In Steven Gregory v Qantas Airways Limited [2016] FWCFB 2108, a Full Bench of the Fair Work Commission found Qantas justified in dismissing pilot Steven Gregory, after he sexually harassed a colleague while heavily intoxicated on a lay-over in Santiago, Chile.

Implications for employers

  • In order to defend a decision to terminate an employee summarily, an employer must satisfy the Commission that the relevant misconduct was intentional. This may be difficult to show where there are doubts as to whether the employee may have been, through no fault of their own, in a state of excessive intoxication and did not have the requisite consciousness or intention to commit the actions (for instance, in a case of “drink spiking”).
  • However, in circumstances where the evidence shows that it was the employee’s own actions which led to their degree of intoxication, excessive intoxication will not excuse the employee’s misconduct.


Steven Gregory had been an international Qantas pilot for nearly 20 years.

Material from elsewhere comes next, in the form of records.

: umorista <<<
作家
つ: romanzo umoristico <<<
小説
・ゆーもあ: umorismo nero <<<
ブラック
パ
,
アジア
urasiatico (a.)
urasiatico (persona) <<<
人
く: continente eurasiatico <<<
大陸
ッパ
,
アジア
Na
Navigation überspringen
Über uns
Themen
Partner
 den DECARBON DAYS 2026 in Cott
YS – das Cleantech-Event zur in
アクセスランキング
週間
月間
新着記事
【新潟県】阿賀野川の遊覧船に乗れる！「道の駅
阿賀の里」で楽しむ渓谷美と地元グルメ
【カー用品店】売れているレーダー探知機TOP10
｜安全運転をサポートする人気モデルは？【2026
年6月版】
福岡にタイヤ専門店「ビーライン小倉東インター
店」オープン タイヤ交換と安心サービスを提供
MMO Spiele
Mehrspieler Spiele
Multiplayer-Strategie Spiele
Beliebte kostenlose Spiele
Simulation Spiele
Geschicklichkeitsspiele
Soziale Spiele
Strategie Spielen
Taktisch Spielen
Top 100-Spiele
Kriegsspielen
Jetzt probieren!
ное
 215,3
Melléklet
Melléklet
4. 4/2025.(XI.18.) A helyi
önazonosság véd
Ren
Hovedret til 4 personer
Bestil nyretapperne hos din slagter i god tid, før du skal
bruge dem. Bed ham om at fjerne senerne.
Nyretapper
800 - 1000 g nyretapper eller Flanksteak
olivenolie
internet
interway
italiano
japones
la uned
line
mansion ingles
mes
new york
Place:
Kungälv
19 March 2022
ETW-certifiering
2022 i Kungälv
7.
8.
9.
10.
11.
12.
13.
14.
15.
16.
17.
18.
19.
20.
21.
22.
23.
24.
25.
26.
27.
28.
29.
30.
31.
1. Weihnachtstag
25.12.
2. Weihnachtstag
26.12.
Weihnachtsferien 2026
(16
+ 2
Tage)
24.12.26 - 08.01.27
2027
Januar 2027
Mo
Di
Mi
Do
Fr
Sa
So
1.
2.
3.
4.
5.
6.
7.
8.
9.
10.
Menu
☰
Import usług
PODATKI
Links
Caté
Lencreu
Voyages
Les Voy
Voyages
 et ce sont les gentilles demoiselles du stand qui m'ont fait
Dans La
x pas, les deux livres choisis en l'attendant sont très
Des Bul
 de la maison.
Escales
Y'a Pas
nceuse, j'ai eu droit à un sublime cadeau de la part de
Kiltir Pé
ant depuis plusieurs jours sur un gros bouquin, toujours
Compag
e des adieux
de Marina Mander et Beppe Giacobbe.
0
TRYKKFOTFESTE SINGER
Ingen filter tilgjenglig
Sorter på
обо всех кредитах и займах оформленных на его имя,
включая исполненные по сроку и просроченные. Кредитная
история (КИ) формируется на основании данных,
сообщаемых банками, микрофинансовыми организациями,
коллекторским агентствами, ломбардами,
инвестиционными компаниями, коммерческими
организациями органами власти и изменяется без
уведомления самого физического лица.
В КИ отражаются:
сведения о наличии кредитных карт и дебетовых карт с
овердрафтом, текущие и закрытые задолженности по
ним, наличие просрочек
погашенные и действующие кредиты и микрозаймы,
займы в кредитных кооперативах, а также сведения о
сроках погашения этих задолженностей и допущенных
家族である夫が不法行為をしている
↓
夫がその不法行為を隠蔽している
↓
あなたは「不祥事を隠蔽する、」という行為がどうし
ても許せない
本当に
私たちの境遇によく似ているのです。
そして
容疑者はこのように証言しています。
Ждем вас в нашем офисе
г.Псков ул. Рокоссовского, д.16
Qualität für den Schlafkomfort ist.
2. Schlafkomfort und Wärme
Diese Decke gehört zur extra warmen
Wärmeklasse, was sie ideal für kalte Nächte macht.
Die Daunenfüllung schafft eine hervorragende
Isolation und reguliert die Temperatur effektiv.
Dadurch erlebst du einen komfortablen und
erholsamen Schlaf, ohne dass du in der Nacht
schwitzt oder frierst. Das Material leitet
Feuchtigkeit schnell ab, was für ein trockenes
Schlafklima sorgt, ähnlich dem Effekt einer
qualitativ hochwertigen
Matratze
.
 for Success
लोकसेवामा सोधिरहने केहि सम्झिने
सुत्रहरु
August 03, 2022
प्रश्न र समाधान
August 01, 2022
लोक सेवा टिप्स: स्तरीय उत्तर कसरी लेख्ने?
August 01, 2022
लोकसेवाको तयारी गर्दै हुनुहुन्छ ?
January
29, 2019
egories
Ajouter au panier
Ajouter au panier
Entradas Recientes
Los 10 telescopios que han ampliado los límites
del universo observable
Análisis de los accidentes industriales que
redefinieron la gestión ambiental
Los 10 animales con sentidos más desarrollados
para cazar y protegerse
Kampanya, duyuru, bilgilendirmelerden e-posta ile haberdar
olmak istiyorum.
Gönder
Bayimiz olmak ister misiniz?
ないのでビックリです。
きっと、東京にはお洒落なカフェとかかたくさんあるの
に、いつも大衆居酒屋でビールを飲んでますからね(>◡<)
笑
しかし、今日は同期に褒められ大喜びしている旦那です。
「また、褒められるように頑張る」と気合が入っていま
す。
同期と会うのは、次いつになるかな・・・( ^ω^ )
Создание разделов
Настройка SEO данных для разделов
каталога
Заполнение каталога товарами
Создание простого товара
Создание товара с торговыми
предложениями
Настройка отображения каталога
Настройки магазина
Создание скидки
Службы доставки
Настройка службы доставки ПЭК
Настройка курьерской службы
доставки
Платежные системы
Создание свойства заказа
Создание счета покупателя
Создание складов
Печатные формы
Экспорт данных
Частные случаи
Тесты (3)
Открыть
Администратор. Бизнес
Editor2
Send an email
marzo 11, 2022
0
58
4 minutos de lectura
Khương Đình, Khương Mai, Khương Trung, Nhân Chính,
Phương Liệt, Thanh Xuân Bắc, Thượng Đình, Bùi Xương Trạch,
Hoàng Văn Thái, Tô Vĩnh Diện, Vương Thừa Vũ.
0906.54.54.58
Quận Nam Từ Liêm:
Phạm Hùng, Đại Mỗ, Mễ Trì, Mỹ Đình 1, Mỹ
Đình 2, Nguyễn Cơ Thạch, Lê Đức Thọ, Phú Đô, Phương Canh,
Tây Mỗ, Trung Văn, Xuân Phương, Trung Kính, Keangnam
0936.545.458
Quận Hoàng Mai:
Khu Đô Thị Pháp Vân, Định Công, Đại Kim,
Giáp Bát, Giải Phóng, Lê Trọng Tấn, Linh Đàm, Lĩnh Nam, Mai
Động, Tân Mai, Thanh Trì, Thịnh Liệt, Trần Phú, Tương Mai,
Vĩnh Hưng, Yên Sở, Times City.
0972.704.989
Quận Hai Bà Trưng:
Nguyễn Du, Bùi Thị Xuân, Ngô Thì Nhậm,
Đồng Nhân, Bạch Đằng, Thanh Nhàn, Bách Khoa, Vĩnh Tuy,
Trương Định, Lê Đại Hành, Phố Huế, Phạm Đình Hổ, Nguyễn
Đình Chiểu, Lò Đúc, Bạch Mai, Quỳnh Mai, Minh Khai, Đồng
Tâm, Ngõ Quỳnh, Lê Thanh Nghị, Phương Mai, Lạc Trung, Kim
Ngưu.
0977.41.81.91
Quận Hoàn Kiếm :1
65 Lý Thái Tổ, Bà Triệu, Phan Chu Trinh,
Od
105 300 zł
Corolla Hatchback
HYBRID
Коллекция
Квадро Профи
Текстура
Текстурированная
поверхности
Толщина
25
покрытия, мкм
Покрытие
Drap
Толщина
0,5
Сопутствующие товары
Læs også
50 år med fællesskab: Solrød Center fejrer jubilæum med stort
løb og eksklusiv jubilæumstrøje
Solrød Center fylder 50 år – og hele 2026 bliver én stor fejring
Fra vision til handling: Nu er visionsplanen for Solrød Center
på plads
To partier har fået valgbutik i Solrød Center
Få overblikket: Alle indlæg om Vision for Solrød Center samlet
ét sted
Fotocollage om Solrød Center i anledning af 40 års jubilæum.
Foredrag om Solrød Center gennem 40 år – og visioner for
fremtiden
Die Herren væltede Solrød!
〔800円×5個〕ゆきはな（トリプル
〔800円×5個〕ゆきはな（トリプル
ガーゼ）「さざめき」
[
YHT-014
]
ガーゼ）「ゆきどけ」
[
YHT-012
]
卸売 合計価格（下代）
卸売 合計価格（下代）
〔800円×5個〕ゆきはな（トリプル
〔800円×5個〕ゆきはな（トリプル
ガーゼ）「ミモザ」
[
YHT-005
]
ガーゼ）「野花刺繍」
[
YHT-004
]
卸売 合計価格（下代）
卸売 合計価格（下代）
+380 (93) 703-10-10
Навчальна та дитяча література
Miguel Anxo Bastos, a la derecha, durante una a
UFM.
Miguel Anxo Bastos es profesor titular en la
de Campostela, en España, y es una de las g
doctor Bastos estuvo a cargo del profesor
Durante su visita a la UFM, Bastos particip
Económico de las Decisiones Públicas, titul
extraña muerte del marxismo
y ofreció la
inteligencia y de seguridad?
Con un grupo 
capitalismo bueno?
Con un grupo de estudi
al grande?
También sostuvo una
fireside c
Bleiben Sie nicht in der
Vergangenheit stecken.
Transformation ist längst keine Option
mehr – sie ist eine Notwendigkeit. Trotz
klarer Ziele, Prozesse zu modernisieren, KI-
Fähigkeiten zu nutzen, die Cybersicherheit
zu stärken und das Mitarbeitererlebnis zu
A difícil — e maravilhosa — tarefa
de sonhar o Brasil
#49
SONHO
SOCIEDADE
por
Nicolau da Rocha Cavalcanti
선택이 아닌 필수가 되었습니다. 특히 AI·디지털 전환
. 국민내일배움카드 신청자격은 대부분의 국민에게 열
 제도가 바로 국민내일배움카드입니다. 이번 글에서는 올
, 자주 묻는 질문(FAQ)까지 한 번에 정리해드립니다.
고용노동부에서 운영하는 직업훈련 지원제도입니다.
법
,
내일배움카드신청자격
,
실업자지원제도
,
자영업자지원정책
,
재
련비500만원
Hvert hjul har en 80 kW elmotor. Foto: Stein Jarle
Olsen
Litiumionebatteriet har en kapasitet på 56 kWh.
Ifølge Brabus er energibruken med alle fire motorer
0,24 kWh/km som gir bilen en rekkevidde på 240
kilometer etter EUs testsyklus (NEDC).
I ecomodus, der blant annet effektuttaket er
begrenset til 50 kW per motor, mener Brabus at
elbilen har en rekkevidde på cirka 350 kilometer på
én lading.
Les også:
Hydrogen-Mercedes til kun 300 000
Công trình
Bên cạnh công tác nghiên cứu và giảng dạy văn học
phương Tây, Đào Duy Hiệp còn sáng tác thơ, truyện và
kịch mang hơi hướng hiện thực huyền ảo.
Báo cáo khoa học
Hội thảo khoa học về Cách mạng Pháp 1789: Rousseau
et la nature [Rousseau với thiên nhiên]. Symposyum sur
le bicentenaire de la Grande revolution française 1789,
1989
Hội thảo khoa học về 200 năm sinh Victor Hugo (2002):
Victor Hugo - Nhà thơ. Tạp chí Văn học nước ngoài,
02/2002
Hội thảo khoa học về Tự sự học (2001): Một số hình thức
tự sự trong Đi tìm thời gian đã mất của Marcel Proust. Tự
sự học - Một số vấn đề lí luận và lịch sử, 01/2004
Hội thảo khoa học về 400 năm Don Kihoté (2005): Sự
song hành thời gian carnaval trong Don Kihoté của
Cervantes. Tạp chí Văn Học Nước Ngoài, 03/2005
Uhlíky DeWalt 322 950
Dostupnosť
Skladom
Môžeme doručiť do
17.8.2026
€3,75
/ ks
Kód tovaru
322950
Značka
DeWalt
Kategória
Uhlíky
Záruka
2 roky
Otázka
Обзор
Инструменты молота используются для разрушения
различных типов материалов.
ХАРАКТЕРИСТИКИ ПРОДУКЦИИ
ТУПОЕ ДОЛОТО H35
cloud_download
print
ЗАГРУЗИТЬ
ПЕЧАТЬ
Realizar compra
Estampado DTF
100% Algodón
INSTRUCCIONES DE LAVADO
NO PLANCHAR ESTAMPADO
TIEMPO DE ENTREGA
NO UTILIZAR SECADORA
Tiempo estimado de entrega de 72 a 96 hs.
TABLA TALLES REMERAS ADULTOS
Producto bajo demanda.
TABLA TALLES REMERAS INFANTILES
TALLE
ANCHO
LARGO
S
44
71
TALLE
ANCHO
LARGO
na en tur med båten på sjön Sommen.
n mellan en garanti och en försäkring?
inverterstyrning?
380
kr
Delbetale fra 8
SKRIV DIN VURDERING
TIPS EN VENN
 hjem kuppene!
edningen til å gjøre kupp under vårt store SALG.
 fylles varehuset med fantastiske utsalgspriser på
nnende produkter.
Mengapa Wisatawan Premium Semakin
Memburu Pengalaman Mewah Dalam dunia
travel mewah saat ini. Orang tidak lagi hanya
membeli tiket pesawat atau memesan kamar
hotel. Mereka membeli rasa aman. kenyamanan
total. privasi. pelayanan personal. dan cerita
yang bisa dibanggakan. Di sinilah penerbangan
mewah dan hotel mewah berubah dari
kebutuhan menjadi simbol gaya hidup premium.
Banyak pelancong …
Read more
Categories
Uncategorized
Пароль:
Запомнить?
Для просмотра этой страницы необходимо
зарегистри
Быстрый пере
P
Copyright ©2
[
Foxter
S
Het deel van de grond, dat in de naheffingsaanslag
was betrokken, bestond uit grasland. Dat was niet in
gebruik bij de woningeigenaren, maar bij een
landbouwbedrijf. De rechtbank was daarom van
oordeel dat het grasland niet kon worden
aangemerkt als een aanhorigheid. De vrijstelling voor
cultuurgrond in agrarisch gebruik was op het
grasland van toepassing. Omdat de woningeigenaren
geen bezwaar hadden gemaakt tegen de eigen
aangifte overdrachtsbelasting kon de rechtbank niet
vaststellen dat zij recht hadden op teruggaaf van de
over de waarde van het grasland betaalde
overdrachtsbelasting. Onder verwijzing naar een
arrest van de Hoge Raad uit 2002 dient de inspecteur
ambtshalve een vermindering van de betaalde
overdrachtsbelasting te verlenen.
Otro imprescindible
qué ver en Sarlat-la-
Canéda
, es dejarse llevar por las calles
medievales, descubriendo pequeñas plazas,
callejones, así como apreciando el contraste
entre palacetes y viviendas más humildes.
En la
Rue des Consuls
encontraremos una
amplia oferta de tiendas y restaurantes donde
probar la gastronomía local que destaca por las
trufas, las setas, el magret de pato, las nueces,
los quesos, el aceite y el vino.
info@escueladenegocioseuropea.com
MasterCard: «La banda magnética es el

On a night out on a lay-over in Chile, he became highly intoxicated and groped a fellow crew member in the back of a cab. Qantas suspended Gregory and requested he undergo drug testing before returning to Australia. Traces of cannabis were detected in his system and Gregory was terminated for serious misconduct, being the sexual harassment of a co-worker. Gregory commenced proceedings in the Commission for unfair dismissal.

The decision at first instance

Gregory did not contend that he did not engage in the conduct. However, in asserting that his dismissal was unfair, he argued his conduct was involuntary and unintentional and was a result of drink spiking which had occurred earlier that evening.

Qantas did not dispute Gregory’s heightened level of intoxication, but alleged Gregory consumed significant amounts of alcohol and cannabis voluntarily. It was therefore, in its submission, irrelevant whether he sexually harassed his colleague deliberately or in an unknowing state. The fact that it occurred at all was sufficient to justify his dismissal.

The Commission rejected any suggestion of drink spiking, but acknowledged that it was unlikely Gregory consciously intended to reach the level of intoxication that he did or to harass a colleague. However, the Commission found that Gregory made decisions which had risks attached for which he ought to be responsible. Commissioner Cambridge deemed it of particular importance that Qantas have faith in the decision-making capabilities of its international pilots at all times, including during lay-over periods. The Commission found that the dismissal was justified.

The decisions of the Full Bench of the FWC and Federal Court

Gregory appealed the decision and alleged the Commission failed to consider vital evidence which indicated drink spiking had occurred. The Full Bench of the Commission rejected this allegation, finding that the evidence was both inconclusive and speculative and did not need to be considered.

Gregory then appealed to the Full Federal Court on similar grounds and also argued that he was not given an adequate opportunity to develop and present submissions in relation to the evidence. The Court agreed with the Full Bench that the Commission did not overlook or simply discard the evidence. Rather, it was not necessary to consider. However, the Court agreed that Counsel had not been given the opportunity to develop submissions about the evidence on the merits of the appeal because the Court had already formed a strong opinion of the case. The Court quashed the decision of the Full Bench of the Commission and remitted the case back for further consideration.

The final decision

On 3 May 2016, the Full Bench of the Commission heard the appeal for the second time. The Full Bench agreed that the expert evidence was inconclusive and the Commission was not compelled to conclude Gregory was the victim of drink spiking or to even consider the evidence. Although it would have been desirable for the Commission to have explained this position at first instance, the Commission did not err by failing to do so. The evidence did not have any material bearing on the finding that Gregory engaged in the sexual harassment. It was the misconduct rather than the intoxication that was relied upon to justify termination. The Full Bench refused the appeal, concluding that Gregory’s termination was valid despite him being intoxicated.